Quatre ans avant Spartacus, la première collaboration entre Stanley Kubrick et Kirk Douglas accoucha déjà d'un chef-d'oeuvre absolu, sans doute le meilleur film jamais consacré à la Première Guerre mondiale : Les Sentiers de la gloire.

Si le film se déroule en 1916, rappelant en cela les meurtrières offensives qui eurent lieu dans la Somme, on pense surtout aux offensives aussi inutiles que coûteuses de 1917, comme celle du Général Nivelle, le 16 avril 1917. Il promettait une percée décisive sur "le Chemin des Dames" (Département de l'Aisne, entre Laon et Soissons) en 24h ou 48h. "L'heure est venue, confiance, courage et vive la France !" proclama-t-il.

Bilan : une boucherie de 187.000 morts et blessés pour le seul côté français. L'échec de cette offensive fut un des catalyseurs des mutineries de 1917. Sur 3500 condamnations prononcées en Conseil de guerre, il y eut 1381 condamnations aux travaux forcés, 554 condamnations à morts dont 49 furent effectuées.

"S'ils ne veulent pas affronter les balles allemandes, ils affronteront les balles françaises !"

Pour son film, Kubrick s'appuie entre autres sur l'affaire des "caporaux de Souain", où un général du nom de Réveilhac aurait fait tirer en février 1915 sur son propre régiment refusant de sortir des tranchées lors d'un assaut impossible, avant de faire exécuter quatre caporaux le 17 mars 1915. Qui ne seront réhabilités qu'en 1934.

A la différence d'un film de guerre classique, on ne voit jamais l'ennemi dans Les Sentiers de la gloire. Ici, l'opposition ne passe pas entre deux camps mais entre les officiers et les soldats d'un même camp; les uns jouant leurs promotions, comme le cruel général Mireau (qui n'est autre que le pendant fictif du général Réveilhac), les autres leurs vies comme ces malheureux qui seront fusillés "pour l'exemple".

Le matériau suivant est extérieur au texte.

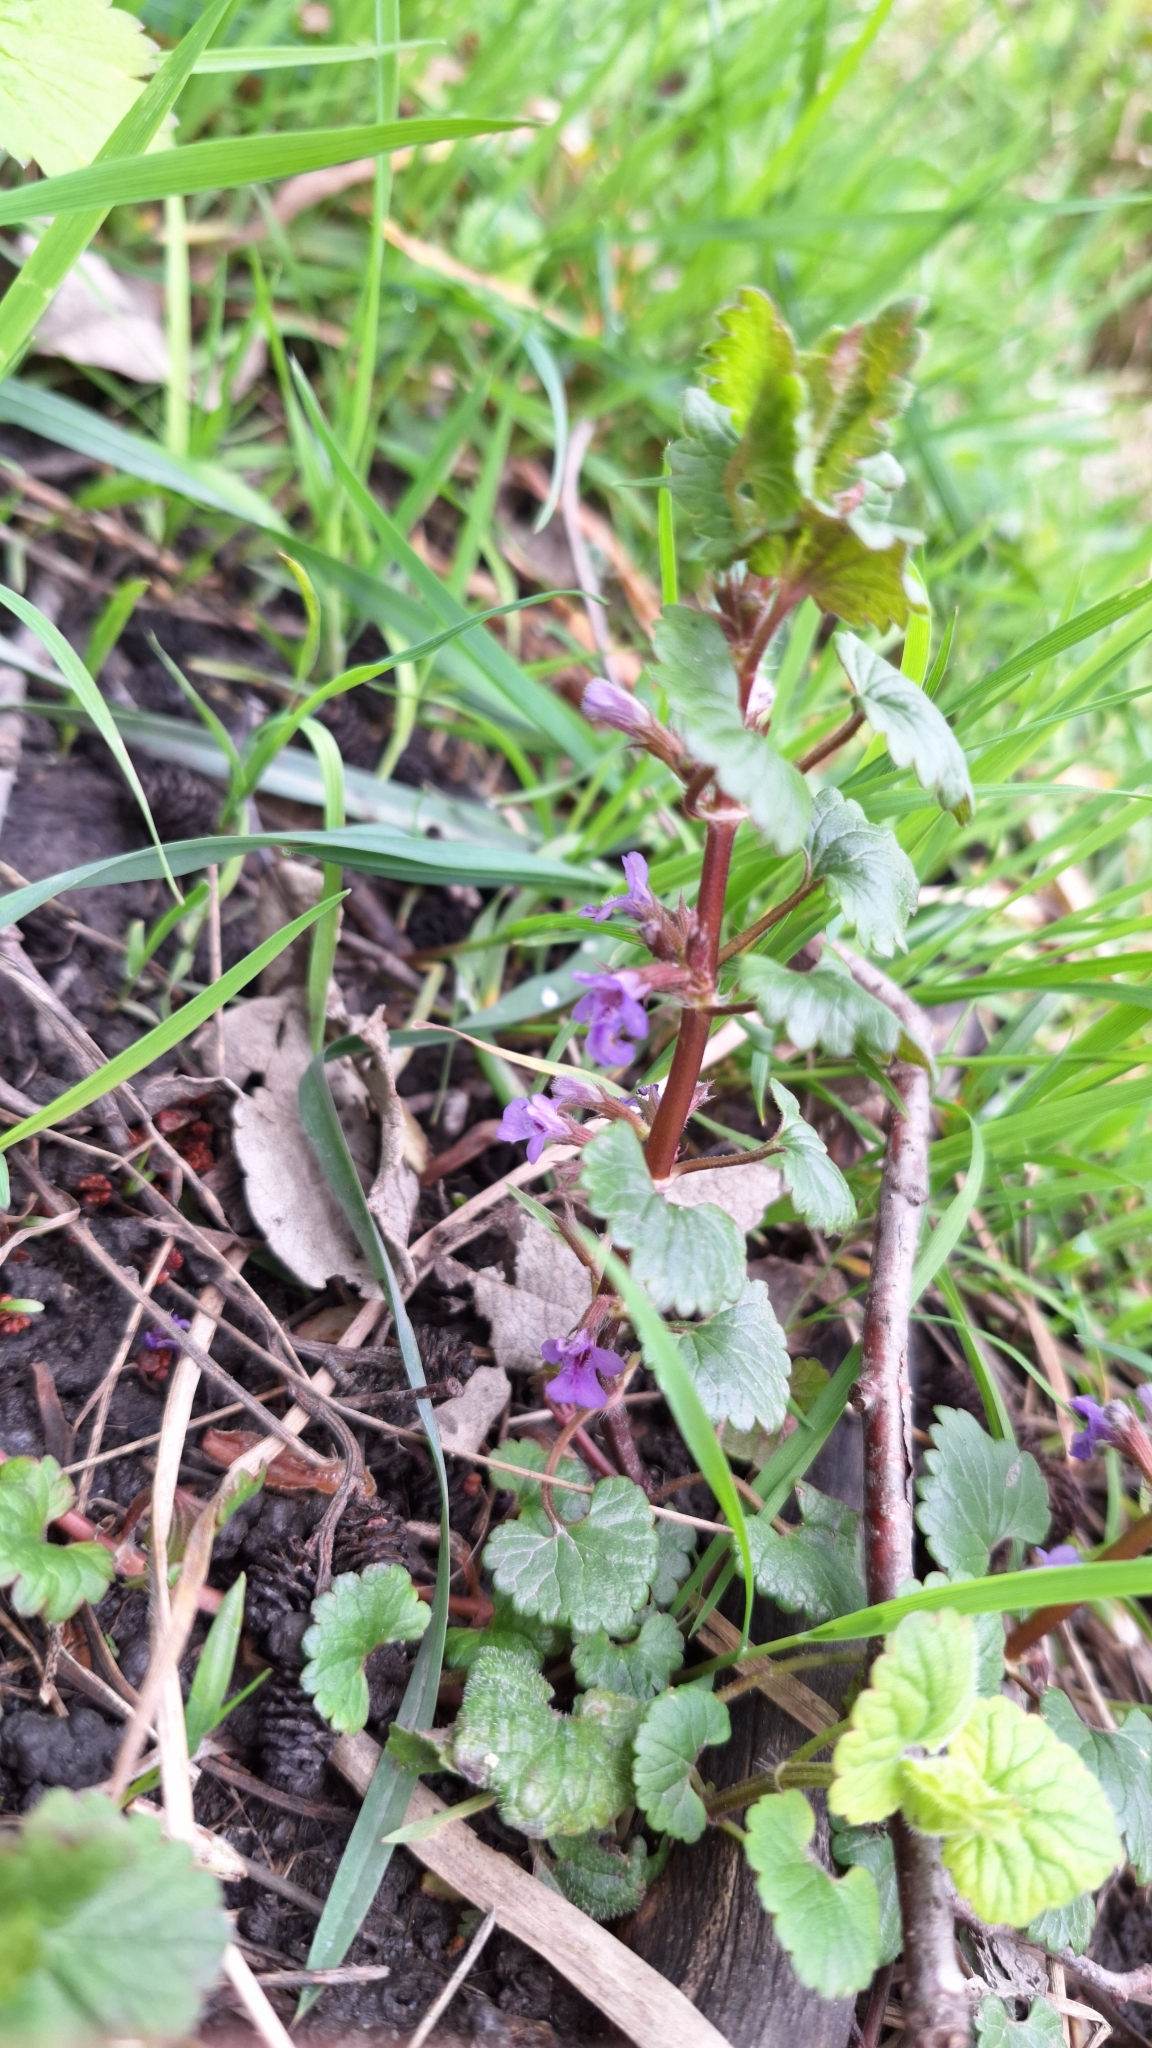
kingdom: Plantae
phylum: Tracheophyta
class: Magnoliopsida
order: Lamiales
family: Lamiaceae
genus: Glechoma
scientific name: Glechoma hederacea
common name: Ground ivy
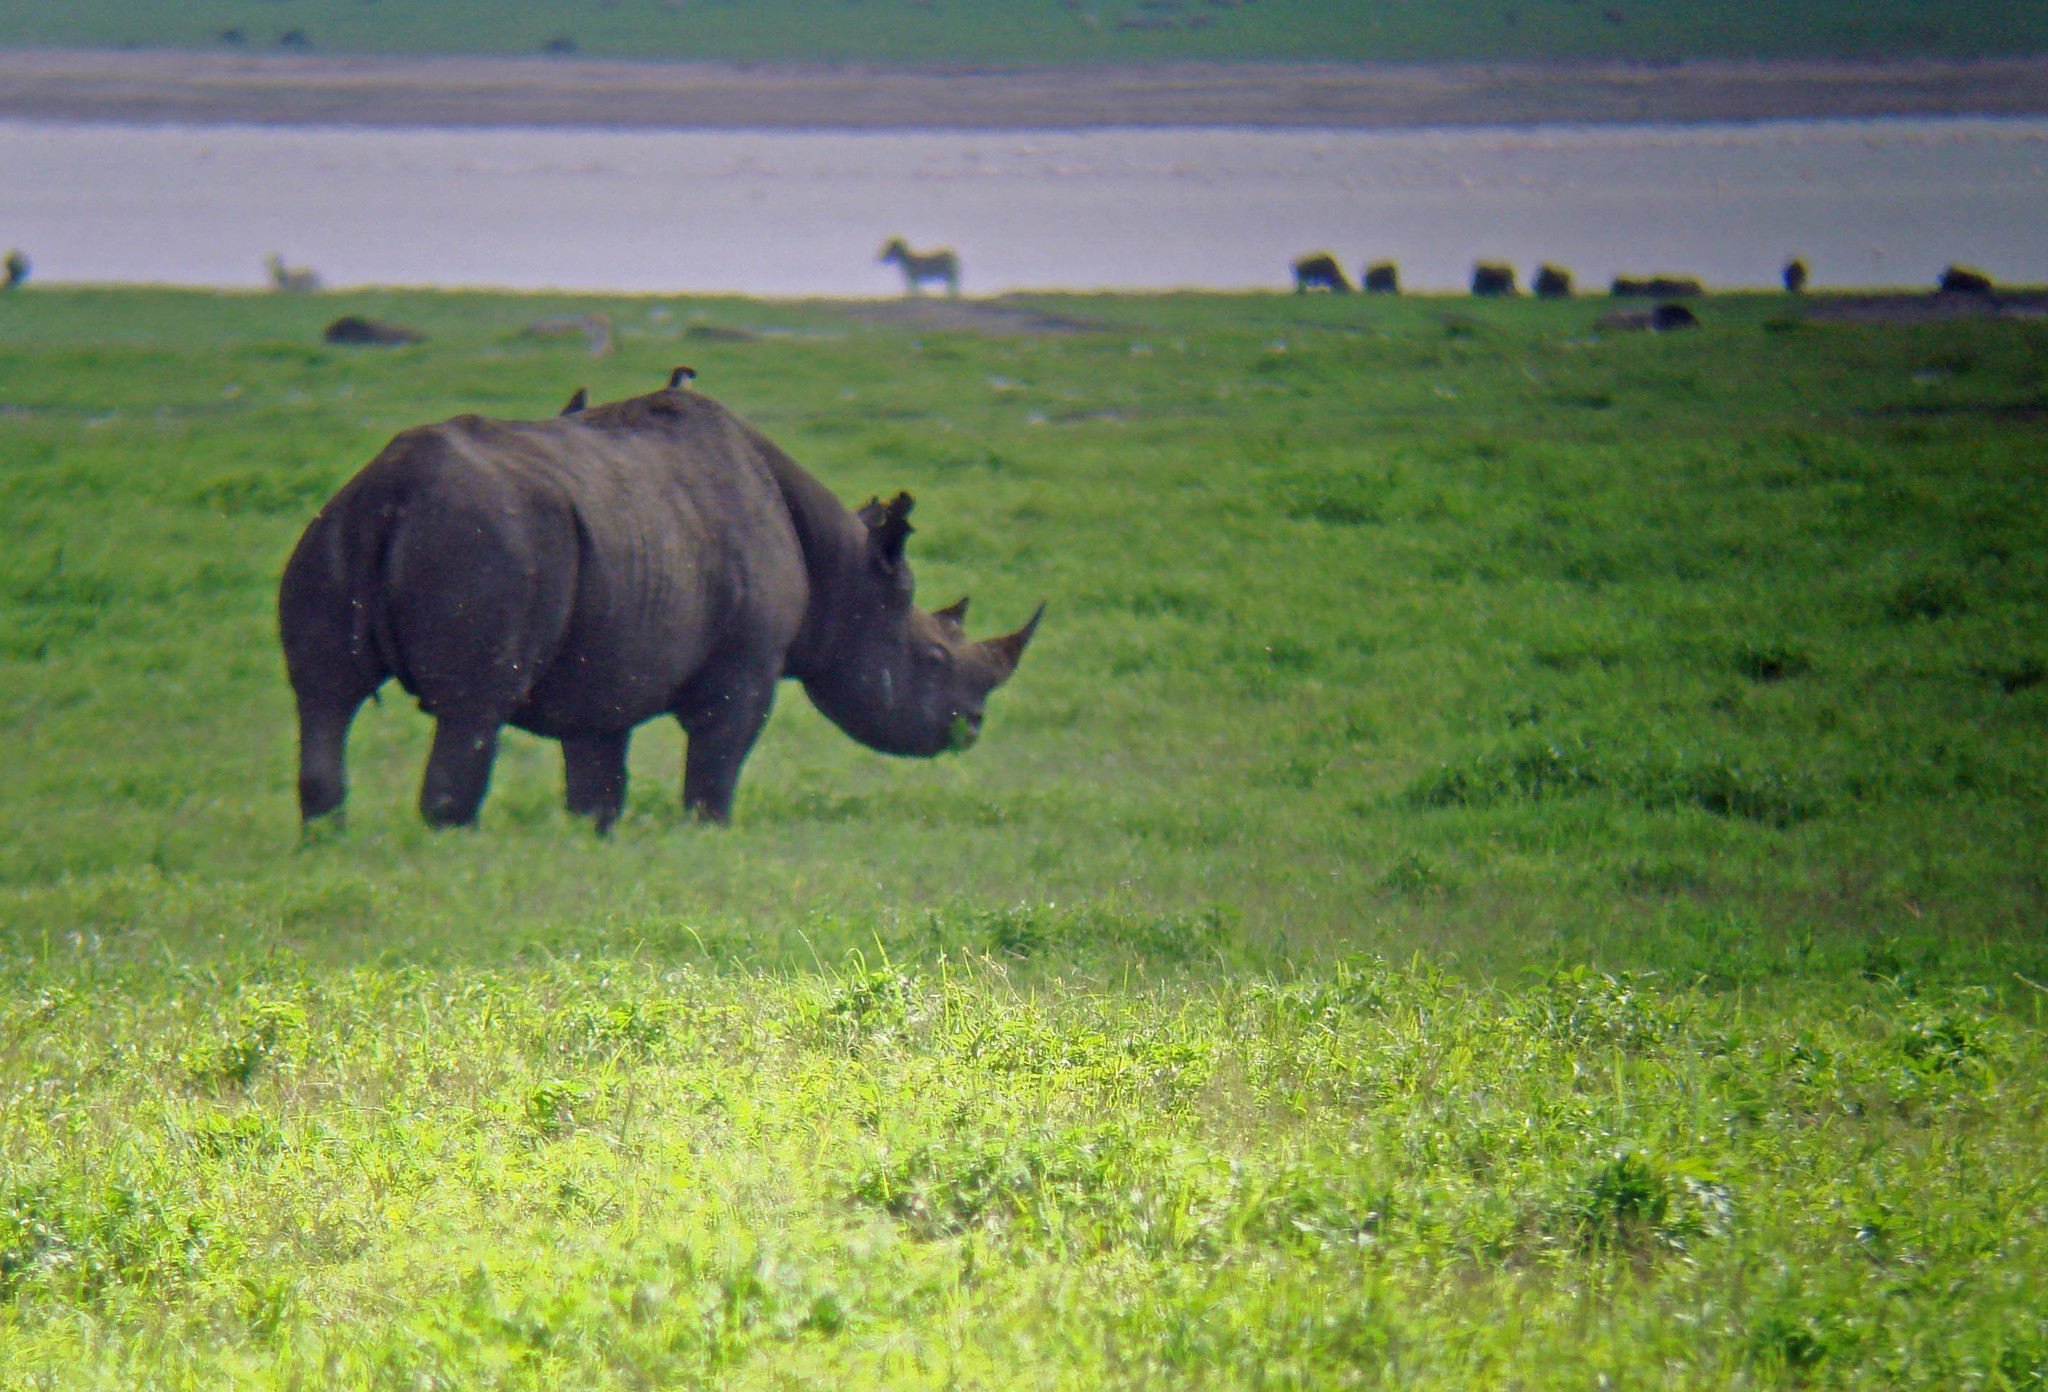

Et au milieu : des hommes comme le Colonel Dax (puissamment interprété par Douglas), certes impétueux et impulsif, mais idéaliste et profondément humain. Sans démagogie ni manichéisme, pourfendant les mécanismes implacables et aberrants de la justice militaire, le film de Kubrick est aussi un puissant vecteur de valeurs intemporelles et universelles comme la paix, la justice et l'équité.

L'assaut sur la Fourmilière

Parmi les séquences mémorables figure bien entendu la séquence clé du film, véritable pivot narratif d'où découlera la poignante et tragique seconde partie du film : le fameux assaut contre le lieu-dit la Fourmilière, sur laquelle le général Mireau lance 8000 hommes menés à l'assaut par le colonel Dax.

Une séquence d'une intensité proprement sidérante, grâce au travail de Kubrick sur les travellings. Tandis que la caméra avance dans la tranchée comme si c'était Kirk Douglas, le pilonnage d'artillerie commence. Les visages des Poilus deviennent graves et fermés. L'assaut est imminent. Avant que l'enfer ne s'abatte sur les malheureux qui sortent des tranchées..

"Il faisait froid, c'était inconfortable, c'était humide"

Producteur de trois films de Kubrick (L'ultime razzia, Les sentiers de la gloire et Lolita) et ami, James B. Harris racontera ainsi la création de cette fameuse séquence dans un rare entretien accordé au bulletin publié à l'époque par la Directors Guild of America (via Cinephilia & Beyond), et intitulé In the Trenches with Stanley Kubrick.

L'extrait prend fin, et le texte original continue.